For 14 seasons, former NFL RB Ottis “O.J” Anderson was a powerhouse. He averaged over 1200 yards in his first six seasons in the NFL with the St. Louis Cardinals and would go on to win two Super Bowls with the New York Giants, which included being named MVP in Super Bowl 25.
The two-time Pro Bowler would retire in 1993. He finished his career with 10,273 rushing yards and 81 touchdowns on the ground. When Anderson stepped away from the game, he ranked seventh in rushing touchdowns and eighth in rushing yards.

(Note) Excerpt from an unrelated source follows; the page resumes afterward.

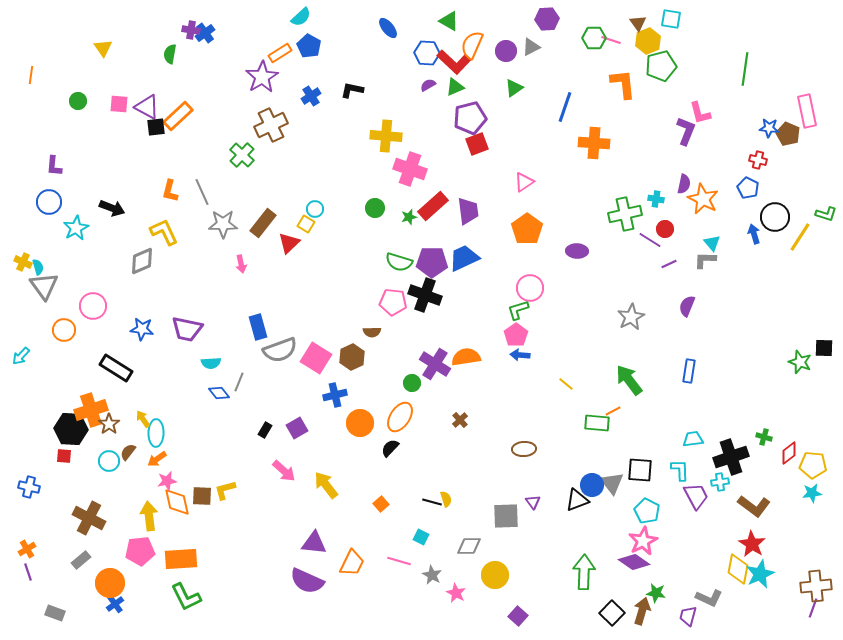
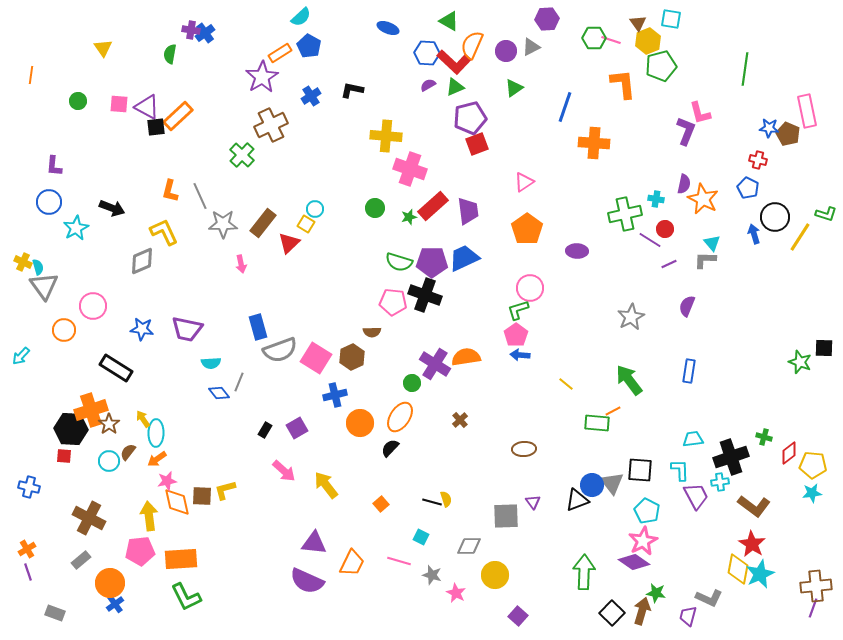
blue ellipse at (388, 28): rotated 30 degrees counterclockwise
gray line at (202, 192): moved 2 px left, 4 px down
gray star at (432, 575): rotated 12 degrees counterclockwise
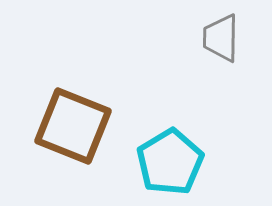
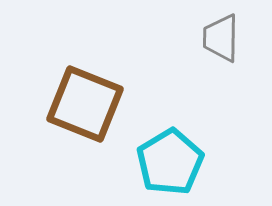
brown square: moved 12 px right, 22 px up
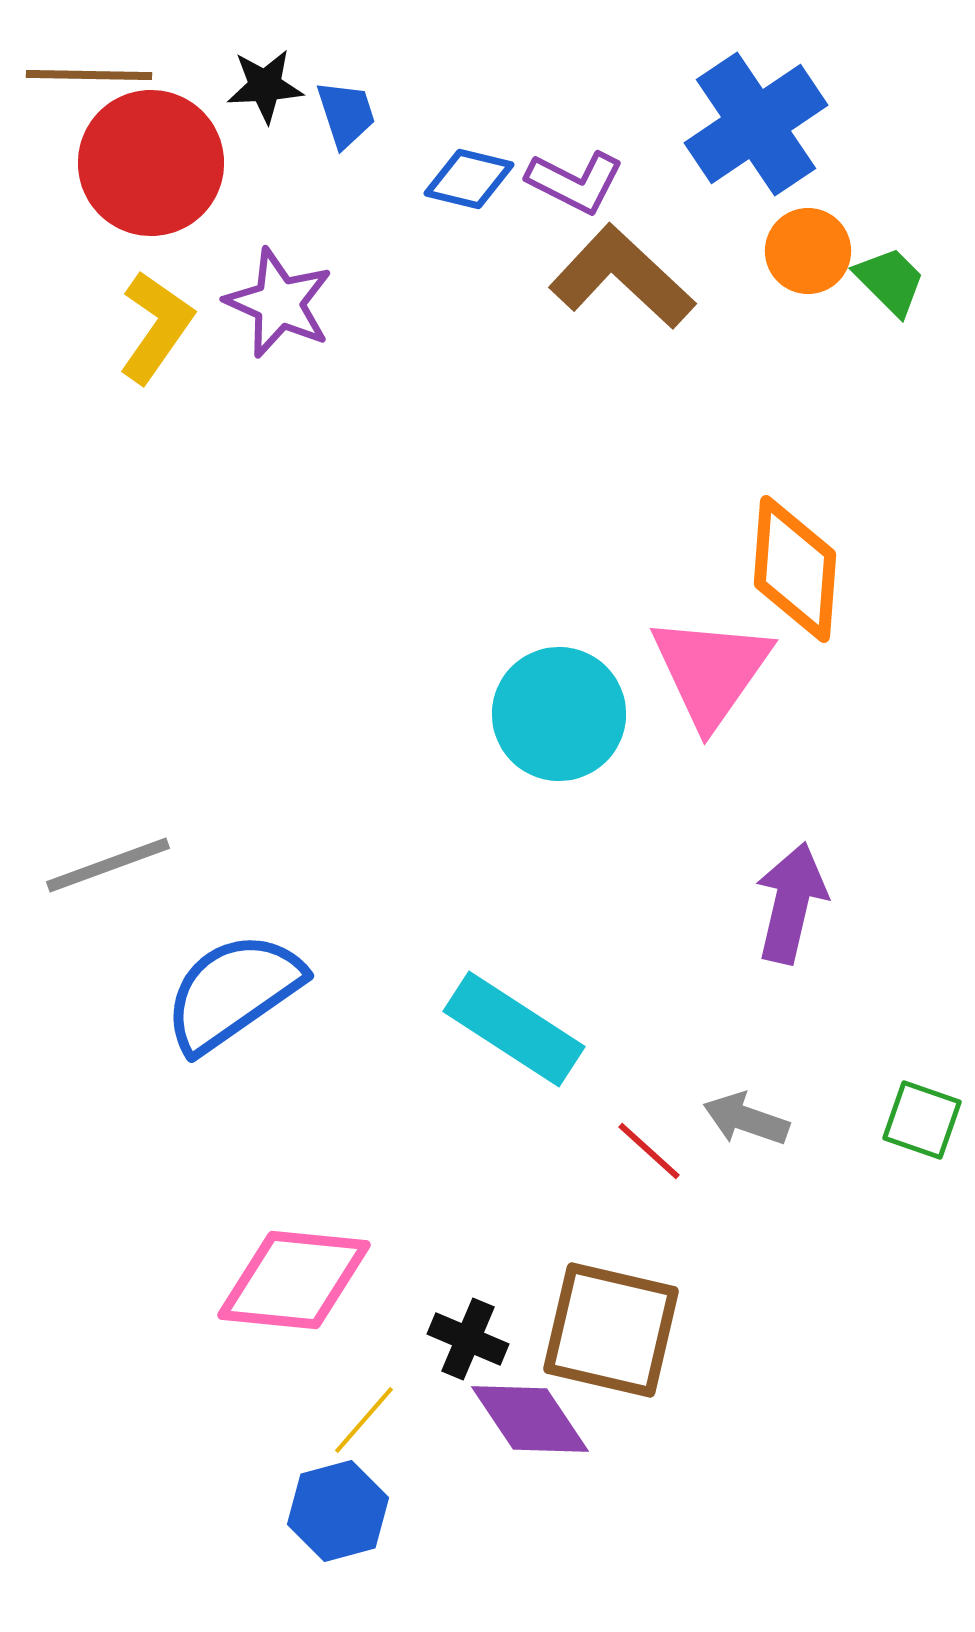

Anderson had a great career and a career that should warrant serious consideration for the Hall of Fame. However, Anderson has been eligible for the Hall since 1999, and at this point, he will have to continue to wait a little longer. But if were up to Anderson, his number would be called
“Welp, if you look at stats, and that’s what they go by, there’s no doubt I should be. For whatever reason, they just don’t seem to not understand,” Anderson recently told Paul Gant about the Hall of Fame. “You know what, I ain’t play the game for the Hall of Fame; I played the game because I enjoyed it. I wanted to make a lot of fans happy. I think I accomplished those two things. If I get the third one, which is the Hall of Fame, I would be excited about it.
“I just hope I’m alive when they do it. I mean no offense to Terrell Davis, he just got in. He has way less yardage than me, but again, he is a very fine running back. I don’t know what criteria they’re judging it on, but if it’s on yardage, and other things tangible that goes with it, I think my resume looks pretty good.”
Anderson does have a strong case. As he said, he does have a lot more rushing yards than Davis(Anderson: 10273, Davis: 7607), and also, like Davis, Anderson has a Super Bowl MVP.
Unfortunately, for whatever reason, his career is not getting the respect it deserves. Hopefully, he can get in at some point, and hopefully, as the 62-year-old Anderson said, he will be alive to see it.